Resume the article on Conway Publishing after its last sentence, writing the next part in the same encyclopedic style.

**Excerpted passage**
------------------------------------------------
= Conway Publishing =

British publishing company

Conway Publishing, formerly Conway Maritime Press, is an imprint of Bloomsbury Publishing. It is best known for its publications dealing with nautical subjects.

==History==
Conway Maritime Press was founded in 1972 as an independent publisher. Its origins lay in catering for a specialised readership, publishing quarterly journals such as Model Shipwright and Warship, which would subsequently evolve into the popular annuals still existent today. These, along with the long-running Anatomy of the Ship series, published in conjunction with the Naval Institute Press in the United States, have become stalwarts of the Conway catalogue. Over its history, it has built an extensive catalogue of books specialising in maritime heritage, ship design and construction, and naval military history, from authoritative figures such as Brian Lavery, 'one of the best naval historians in Britain, if not the world,' according to BBC History Magazine. Nautical Magazine wrote, of Richard Endsor's Restoration Warship, 'From the dust cover into the book and right the way through it, this is a magnificent publication with a tremendous amount of detail.'

==Conway Publishing==
In 2005 Anova Books bought Conway Maritime Press. Around this time the publisher was renamed Conway Publishing. Whilst still committed to producing specialist maritime books, Conway broadened their catalogue to incorporate general, military and aviation history, exploration, as well as railway and scale modelling (with Hornby and Airfix), amongst other related topics.
------------------------------------------------
**Listing**

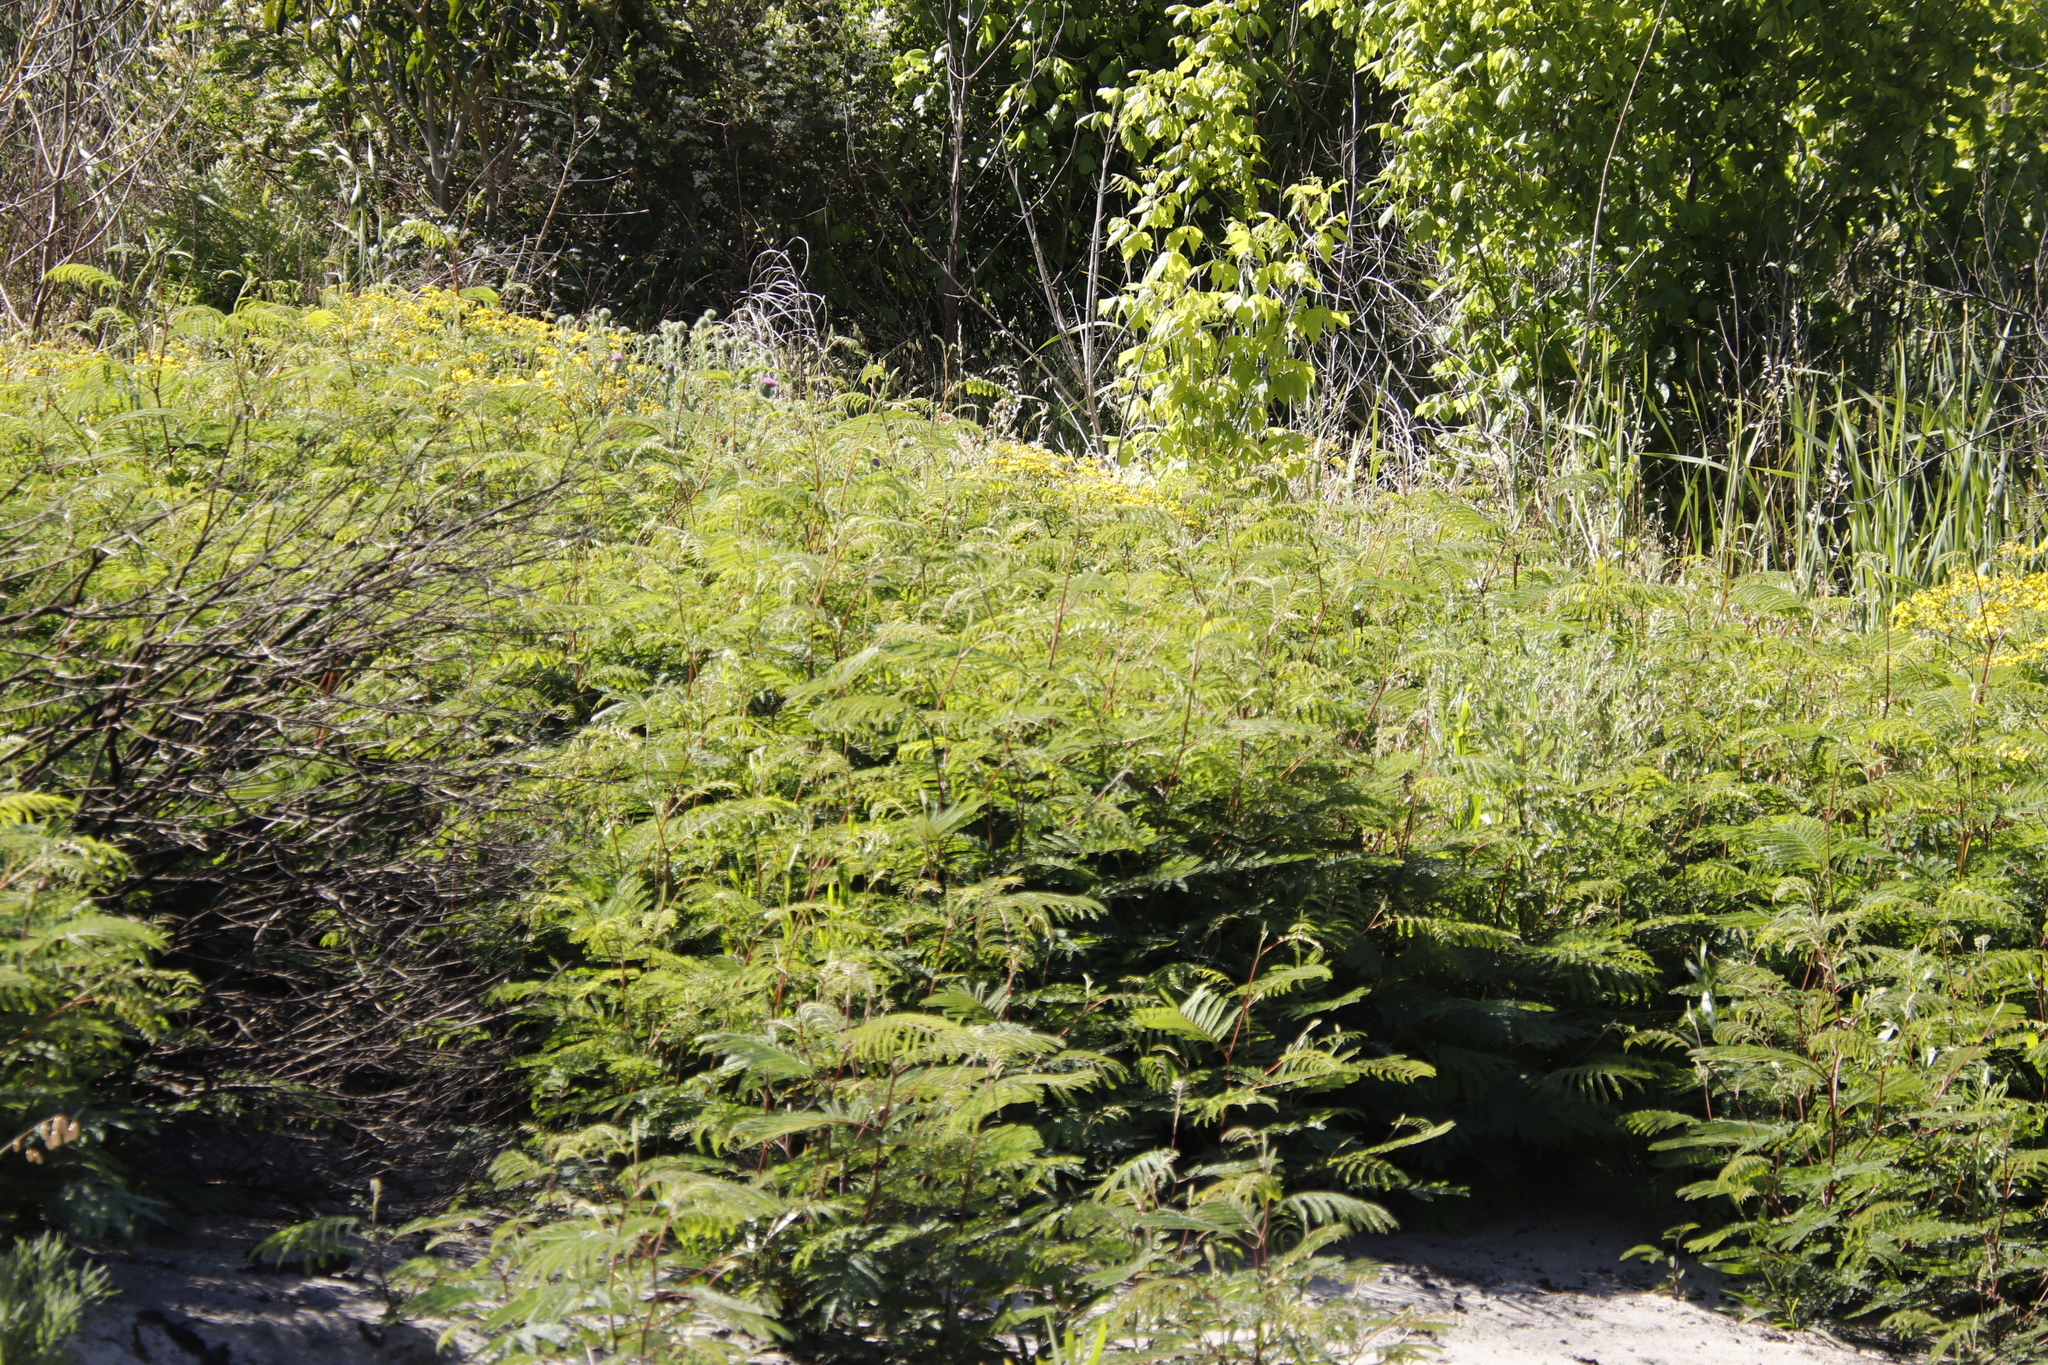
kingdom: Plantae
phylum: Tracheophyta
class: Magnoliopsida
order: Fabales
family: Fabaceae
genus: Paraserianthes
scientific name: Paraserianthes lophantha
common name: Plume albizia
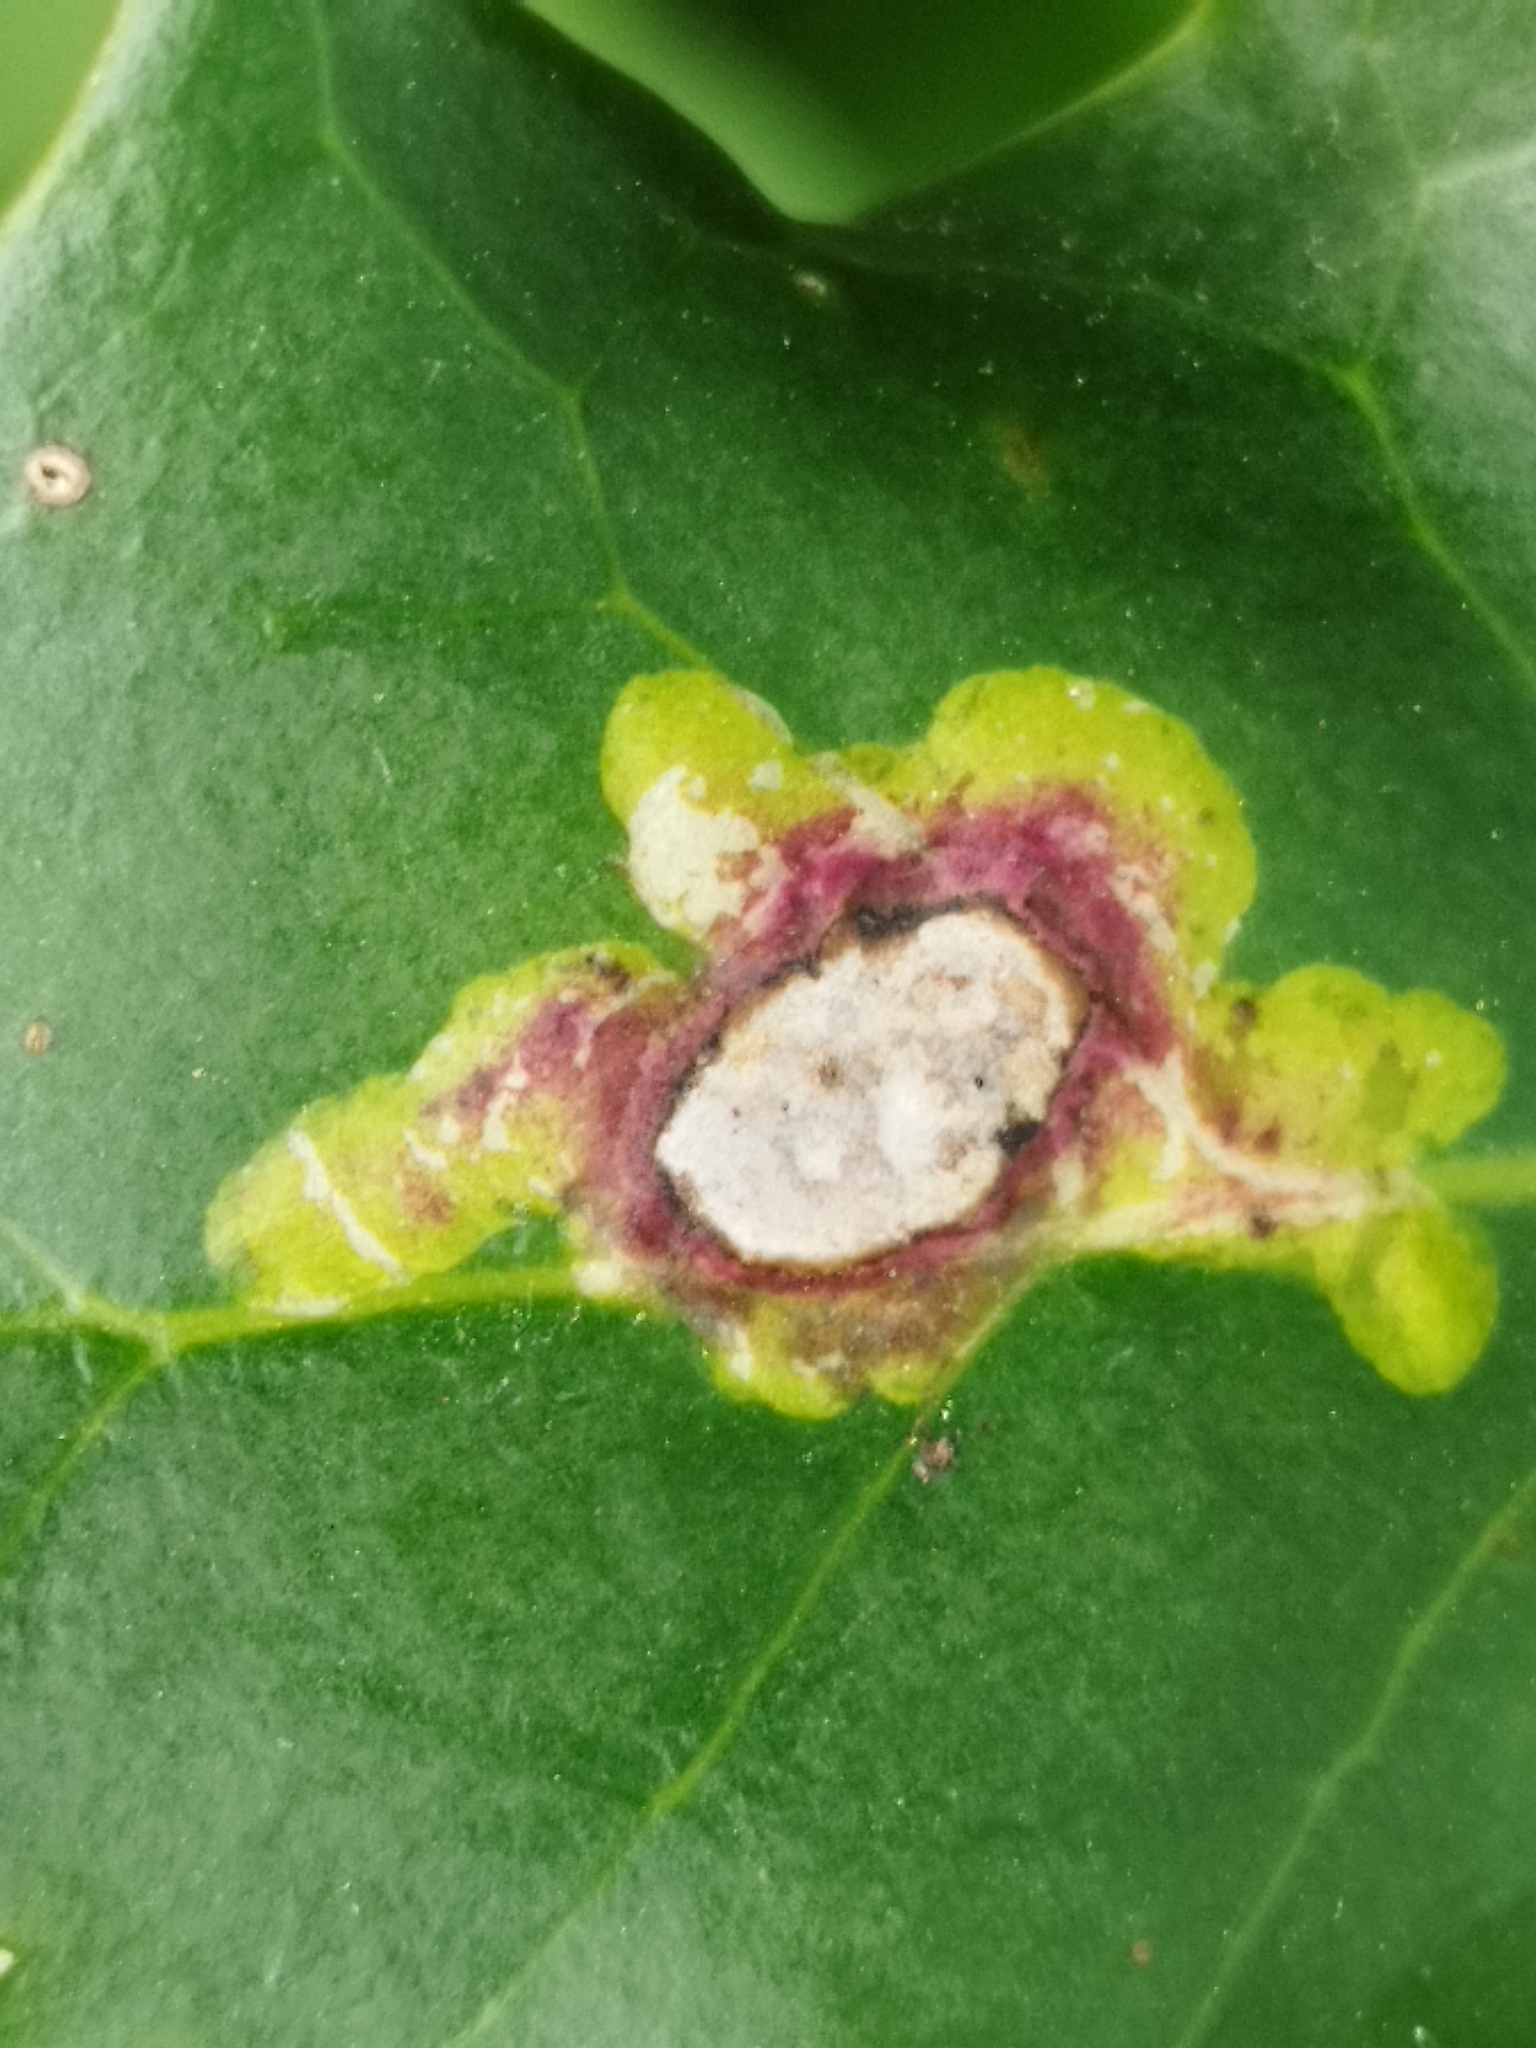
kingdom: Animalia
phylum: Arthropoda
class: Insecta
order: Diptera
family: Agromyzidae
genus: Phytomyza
------------------------------------------------
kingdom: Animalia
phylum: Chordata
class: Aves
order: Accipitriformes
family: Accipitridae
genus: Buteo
------------------------------------------------
**Task output**
In recent years, Conway has found success with several television series tie-ins. In line with the current heritage culture espoused by television shows such as BBC's Who Do You Think You Are? and coordinating with several recent international anniversaries, Conway released a series of popular nostalgic reproduction wartime pocket-books ranging from officers' manuals, the Spitfire, to the Home Guard.

Conway has also produced the books to accompany James May's Toy Stories and the Dan Snow-presented Empire of the Seas, both aired on the BBC. The latter book, written by Brian Lavery, would become a No. 2 Sunday Times Bestseller. In April 2010, Conway attained the book rights to Bruce Parry's Arctic adventure, broadcast on BBC2 later in the year.

In September 2014 Bloomsbury Publishing bought Conway from Anova to join its existing Adlard Coles Nautical imprint. As of 2018, Warship is published by Bloomsbury's Osprey Publishing imprint.

==Bibliography==
A selection of works:

===Annuals and series===
- Shipwright (formerly Model Shipwright)
- Warship
- Anatomy of the Ship
- Conway's All the World's Fighting Ships (4 volumes covering from 1860 to 1995)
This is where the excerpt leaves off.